My biggest criticism of Escape Academy is that it’s just too short. I was able to complete the game in roughly eight hours, and I felt like I could have gone another eight. I even sat through the credits hoping I had unlocked some secret puzzle horde mode where I could just go wild for a few more rounds. But alas, beyond a too easy “thanks for playing” cipher, there was nothing more to solve. Fortunately, my craving for more will be satisfied as the team at developer Coin Crew Games has announced that DLC will be coming this fall.

More than just scratching the interminable itch in my brain to “solve for x” in increasingly elaborate ways, Escape Academy makes me feel good about video games in general. 

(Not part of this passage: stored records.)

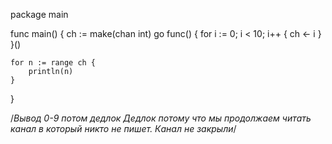 package main

func main() {
	ch := make(chan int)
	go func() {
		for i := 0; i < 10; i++ {
			ch <- i
		}
	}()

	for n := range ch {
		println(n)
	}
}

/*Вывод 0-9 потом дедлок
Дедлок потому что мы продолжаем читать канал в который никто не пишет. Канал не закрыли*/

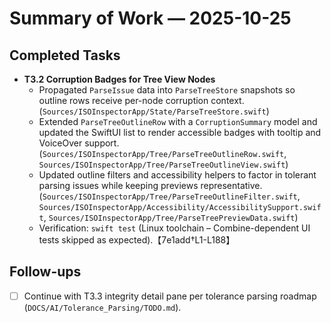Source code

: # Summary of Work — 2025-10-25

## Completed Tasks
- **T3.2 Corruption Badges for Tree View Nodes**
  - Propagated `ParseIssue` data into `ParseTreeStore` snapshots so outline rows receive per-node corruption context. (`Sources/ISOInspectorApp/State/ParseTreeStore.swift`)
  - Extended `ParseTreeOutlineRow` with a `CorruptionSummary` model and updated the SwiftUI list to render accessible badges with tooltip and VoiceOver support. (`Sources/ISOInspectorApp/Tree/ParseTreeOutlineRow.swift`, `Sources/ISOInspectorApp/Tree/ParseTreeOutlineView.swift`)
  - Updated outline filters and accessibility helpers to factor in tolerant parsing issues while keeping previews representative. (`Sources/ISOInspectorApp/Tree/ParseTreeOutlineFilter.swift`, `Sources/ISOInspectorApp/Accessibility/AccessibilitySupport.swift`, `Sources/ISOInspectorApp/Tree/ParseTreePreviewData.swift`)
  - Verification: `swift test` (Linux toolchain – Combine-dependent UI tests skipped as expected).【7e1add†L1-L188】

## Follow-ups
- [ ] Continue with T3.3 integrity detail pane per tolerance parsing roadmap (`DOCS/AI/Tolerance_Parsing/TODO.md`).

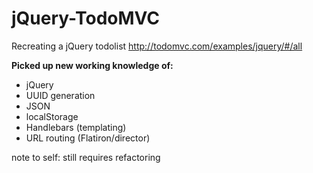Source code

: # jQuery-TodoMVC
Recreating a jQuery todolist
http://todomvc.com/examples/jquery/#/all

<b>Picked up new working knowledge of:</b>
* jQuery
* UUID generation
* JSON
* localStorage
* Handlebars (templating)
* URL routing (Flatiron/director)

note to self: still requires refactoring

Before the game’s release and during Summer Game Fest, I had the opportunity to talk to the developers and hear their story. They started out making arcade games for Dave & Busters and also designed IRL escape room games. When the pandemic put the kibosh on that, they pivoted to recreating that experience digitally. There’s something deeply emotional about enjoying a game, then listening to the people who made that game talk about all the little joyful things that went into making something that you love. 

There’s a puzzle involving a rat, a donut, and a vending machine that was elegant in construction, challenging in its solution, and just so damn fun, and I got to personally thank the developer who designed it. Seeing their faces light up when I acknowledged one of the little things that made their game special reminded me why I love video games so much. It’s like a positive feedback loop of love. They put their love into making the game — I play it, enjoy it, and send that love back.

Escape Academy is short, and it is a touch too easy. But I think its presentation and attempt to tell a story is something special that other similar puzzle games haven’t tapped yet. And for a paltry $20, it’s definitely a great way to spend a summer afternoon.

Escape Academy is available now on Xbox, GamePass, PlayStation, and PC.